Amanda stood at her canvas, working furiously. She did not allow herself to look at the painting as a whole, merely concentrated on the details. This was to be her two hundred fiftieth piece of art, and, she knew, her last. It would, she supposed, be her masterpiece. Uncaring, she worked on.

In an immense knot, four deities twisted themselves together, their writhing strands becoming the world. An imposing matter of mass and size, people of different centuries and eras strode over its surface nonchalantly. The sun stood to the left on the painting— moreso than typical painters were able to accomplish, standing against a sky which, although brighter than the typical one, seemed the darkest of darks against the suns' brilliance. This blue evolved into a brown-toned periwinkle, against which stood the overshadowed, yet beautiful in a way the sun could never be, moon. Barely noticeable, from the sun came as if by secret passage a strand of red which wrapped itself around the unfortunate world, drawing its coils so tightly that two drops of the most brilliant lava— the blood of the Earth— emerged.

People had begun to desecrate the privacy of her home. Unnoticing, she worked on… even as low gasps of amazement, then horror, becaun to erupt, Amanda continued her work. The passage of hours, days, weeks, held no significance as she continued to work, and the sweat upon her forehead merged into blood as she worked, pushed herself beyond limitation.

The people came, dazzled by the brilliant of her sun that lit the room… and eventually its darkness seized their hearts.

Two weeks, three days, and twenty-one hours after she had begun, Amanda finished this, her great masterpiece, her last work, to return to reality.

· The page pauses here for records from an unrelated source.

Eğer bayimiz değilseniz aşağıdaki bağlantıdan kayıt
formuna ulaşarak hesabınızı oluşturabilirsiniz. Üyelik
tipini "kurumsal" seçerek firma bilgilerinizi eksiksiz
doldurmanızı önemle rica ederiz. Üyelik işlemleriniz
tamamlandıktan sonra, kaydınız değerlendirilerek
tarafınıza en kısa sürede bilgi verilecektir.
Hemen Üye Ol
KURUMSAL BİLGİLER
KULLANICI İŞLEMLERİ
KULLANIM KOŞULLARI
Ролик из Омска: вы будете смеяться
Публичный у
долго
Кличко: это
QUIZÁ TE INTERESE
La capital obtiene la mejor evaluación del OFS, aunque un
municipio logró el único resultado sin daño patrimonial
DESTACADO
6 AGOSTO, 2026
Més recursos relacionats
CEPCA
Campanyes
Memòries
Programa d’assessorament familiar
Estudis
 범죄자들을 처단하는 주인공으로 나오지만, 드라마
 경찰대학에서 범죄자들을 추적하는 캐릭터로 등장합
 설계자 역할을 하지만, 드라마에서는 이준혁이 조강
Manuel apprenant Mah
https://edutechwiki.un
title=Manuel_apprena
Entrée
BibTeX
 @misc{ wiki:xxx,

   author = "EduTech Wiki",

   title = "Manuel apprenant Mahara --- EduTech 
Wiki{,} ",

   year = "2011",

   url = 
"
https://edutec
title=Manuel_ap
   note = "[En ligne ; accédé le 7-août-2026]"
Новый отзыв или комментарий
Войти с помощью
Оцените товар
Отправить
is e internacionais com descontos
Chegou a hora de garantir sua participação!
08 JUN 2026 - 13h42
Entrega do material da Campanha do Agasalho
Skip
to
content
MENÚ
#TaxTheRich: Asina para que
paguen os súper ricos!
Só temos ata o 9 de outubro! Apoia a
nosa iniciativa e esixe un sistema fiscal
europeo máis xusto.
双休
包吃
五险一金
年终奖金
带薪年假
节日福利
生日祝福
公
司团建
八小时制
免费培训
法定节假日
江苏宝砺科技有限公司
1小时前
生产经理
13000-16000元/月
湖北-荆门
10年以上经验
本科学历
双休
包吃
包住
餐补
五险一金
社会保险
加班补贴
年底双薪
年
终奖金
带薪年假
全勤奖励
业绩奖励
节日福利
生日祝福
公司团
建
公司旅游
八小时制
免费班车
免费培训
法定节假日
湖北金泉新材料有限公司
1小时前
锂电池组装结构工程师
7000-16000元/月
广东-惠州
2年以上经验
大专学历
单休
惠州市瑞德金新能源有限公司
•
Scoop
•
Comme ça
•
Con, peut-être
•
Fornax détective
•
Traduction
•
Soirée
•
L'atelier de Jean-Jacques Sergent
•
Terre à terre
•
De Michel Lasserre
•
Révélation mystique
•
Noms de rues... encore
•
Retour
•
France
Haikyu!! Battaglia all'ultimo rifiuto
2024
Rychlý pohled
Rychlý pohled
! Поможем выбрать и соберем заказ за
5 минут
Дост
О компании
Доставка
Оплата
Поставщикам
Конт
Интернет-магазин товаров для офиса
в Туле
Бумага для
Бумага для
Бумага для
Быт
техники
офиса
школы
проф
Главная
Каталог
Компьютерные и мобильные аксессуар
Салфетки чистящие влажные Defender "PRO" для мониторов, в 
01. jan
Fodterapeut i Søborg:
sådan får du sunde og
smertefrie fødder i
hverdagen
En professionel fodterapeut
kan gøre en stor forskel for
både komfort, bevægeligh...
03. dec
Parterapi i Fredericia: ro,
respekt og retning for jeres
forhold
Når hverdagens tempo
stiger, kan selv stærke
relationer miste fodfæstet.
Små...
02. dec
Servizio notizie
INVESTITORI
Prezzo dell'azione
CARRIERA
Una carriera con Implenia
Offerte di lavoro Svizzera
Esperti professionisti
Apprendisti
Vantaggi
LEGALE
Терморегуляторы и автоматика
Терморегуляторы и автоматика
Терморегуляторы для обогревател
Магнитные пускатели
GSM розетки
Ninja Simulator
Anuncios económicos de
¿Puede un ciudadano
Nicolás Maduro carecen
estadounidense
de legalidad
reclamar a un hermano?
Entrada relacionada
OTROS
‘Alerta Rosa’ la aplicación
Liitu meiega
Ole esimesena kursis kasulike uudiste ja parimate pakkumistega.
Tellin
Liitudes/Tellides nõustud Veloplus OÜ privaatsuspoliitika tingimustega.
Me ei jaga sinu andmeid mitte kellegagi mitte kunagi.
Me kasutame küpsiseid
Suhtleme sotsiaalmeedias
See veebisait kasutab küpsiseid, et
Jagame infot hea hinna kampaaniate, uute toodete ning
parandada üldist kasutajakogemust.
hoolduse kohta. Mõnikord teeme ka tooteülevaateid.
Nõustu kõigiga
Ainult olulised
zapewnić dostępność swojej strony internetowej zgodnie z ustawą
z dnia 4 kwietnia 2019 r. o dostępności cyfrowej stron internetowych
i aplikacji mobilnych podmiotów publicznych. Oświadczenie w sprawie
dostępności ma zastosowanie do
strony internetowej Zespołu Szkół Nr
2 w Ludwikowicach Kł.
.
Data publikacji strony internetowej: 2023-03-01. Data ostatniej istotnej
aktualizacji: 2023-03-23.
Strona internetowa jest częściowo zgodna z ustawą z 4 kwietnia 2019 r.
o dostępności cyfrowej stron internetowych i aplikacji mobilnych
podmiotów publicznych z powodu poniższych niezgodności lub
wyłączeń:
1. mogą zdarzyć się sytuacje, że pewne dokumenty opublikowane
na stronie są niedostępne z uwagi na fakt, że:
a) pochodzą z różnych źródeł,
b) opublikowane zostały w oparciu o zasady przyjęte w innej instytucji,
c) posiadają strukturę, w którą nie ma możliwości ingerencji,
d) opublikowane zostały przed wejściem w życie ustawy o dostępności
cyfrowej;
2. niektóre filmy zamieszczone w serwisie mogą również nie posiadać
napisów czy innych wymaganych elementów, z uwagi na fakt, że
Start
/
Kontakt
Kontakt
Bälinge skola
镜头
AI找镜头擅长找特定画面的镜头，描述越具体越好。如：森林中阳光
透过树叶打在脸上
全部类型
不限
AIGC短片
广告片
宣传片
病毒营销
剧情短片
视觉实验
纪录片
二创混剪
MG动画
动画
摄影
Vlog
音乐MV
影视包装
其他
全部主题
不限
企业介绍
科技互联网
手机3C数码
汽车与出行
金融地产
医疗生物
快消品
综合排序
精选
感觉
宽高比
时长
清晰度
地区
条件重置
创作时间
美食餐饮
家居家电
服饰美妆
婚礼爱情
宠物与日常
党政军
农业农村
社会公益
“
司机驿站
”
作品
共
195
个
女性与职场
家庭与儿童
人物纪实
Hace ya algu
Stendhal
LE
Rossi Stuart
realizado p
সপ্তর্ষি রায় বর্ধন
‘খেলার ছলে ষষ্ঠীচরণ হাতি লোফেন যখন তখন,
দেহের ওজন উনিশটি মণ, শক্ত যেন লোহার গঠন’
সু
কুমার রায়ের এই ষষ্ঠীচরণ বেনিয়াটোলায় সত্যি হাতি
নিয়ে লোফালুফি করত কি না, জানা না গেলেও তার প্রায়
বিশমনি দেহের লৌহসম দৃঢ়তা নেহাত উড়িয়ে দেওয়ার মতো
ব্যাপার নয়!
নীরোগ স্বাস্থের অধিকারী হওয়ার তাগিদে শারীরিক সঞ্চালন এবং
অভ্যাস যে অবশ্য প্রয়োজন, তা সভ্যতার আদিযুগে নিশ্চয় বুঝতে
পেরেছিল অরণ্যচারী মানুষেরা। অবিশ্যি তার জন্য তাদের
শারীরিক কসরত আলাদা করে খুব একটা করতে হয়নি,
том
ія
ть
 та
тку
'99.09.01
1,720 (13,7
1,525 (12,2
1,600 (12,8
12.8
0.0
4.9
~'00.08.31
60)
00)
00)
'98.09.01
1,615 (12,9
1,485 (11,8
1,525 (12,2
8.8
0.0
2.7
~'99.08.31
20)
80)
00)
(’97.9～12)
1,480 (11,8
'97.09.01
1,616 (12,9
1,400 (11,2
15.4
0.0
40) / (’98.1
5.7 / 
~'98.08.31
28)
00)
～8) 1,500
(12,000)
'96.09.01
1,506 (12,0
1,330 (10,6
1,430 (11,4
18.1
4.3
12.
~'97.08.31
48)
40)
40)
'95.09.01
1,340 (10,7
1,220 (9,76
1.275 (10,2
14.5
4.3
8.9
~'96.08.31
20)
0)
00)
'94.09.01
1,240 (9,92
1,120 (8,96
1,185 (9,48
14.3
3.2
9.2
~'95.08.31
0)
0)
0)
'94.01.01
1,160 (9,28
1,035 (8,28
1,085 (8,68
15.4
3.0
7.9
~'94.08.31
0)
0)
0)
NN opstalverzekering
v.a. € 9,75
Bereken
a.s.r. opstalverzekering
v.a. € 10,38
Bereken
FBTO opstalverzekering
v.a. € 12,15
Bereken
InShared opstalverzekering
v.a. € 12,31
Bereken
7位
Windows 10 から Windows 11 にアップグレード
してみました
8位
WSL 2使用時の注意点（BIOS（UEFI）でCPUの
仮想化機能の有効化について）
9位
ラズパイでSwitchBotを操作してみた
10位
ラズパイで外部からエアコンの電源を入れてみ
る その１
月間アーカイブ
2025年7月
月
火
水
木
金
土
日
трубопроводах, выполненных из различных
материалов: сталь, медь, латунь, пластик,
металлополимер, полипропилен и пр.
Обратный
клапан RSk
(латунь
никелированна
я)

Averting her eyes from the painting and, quite honestly, never wanting to see it or any of her others again, the first thing Amanda noticed was the intolerable stench in the room. Sickly sweet, deadening the nostrils, its reek almost caused Amanda to vomit. Inspecting the room, she saw numerous causes.

The onlookers, in rapture, had become overcome by the painting. Most were around three days dead and mosquitoes settled upon them, humming cheerily to themselves as they indulged in their carnal nature.

The power had gone out, and most likely all of the food had rotted in the Louisiana heat.

She had not showered since she began, and she was covered in blood, sweat, grime, and paint.


Looking at the painting dazedly, it was then she realized the true cause— of the brown in the periwinkle, in the Earth, the utter darkness.

And the reason why the blood from the Earth was so overwhelming to the onlookers— the blood, blood of the Earth, was her own.

Therefore, it was logical when she felt the Dark's stabs of pain wrapping around her own heart.

Only a few hours later, too late to stop a preventable decease, she as well as the others were found.

As the policeman eyed the painting, the dark seemed to throb, to overcome with a life born of death.

Although Amanda had died in front of the door, dark curls not covering wide brown eyes and a hand outstretched and pleading… her last request was ignored, and the darkness within all human souls merged and swept with a fury upon the Earth.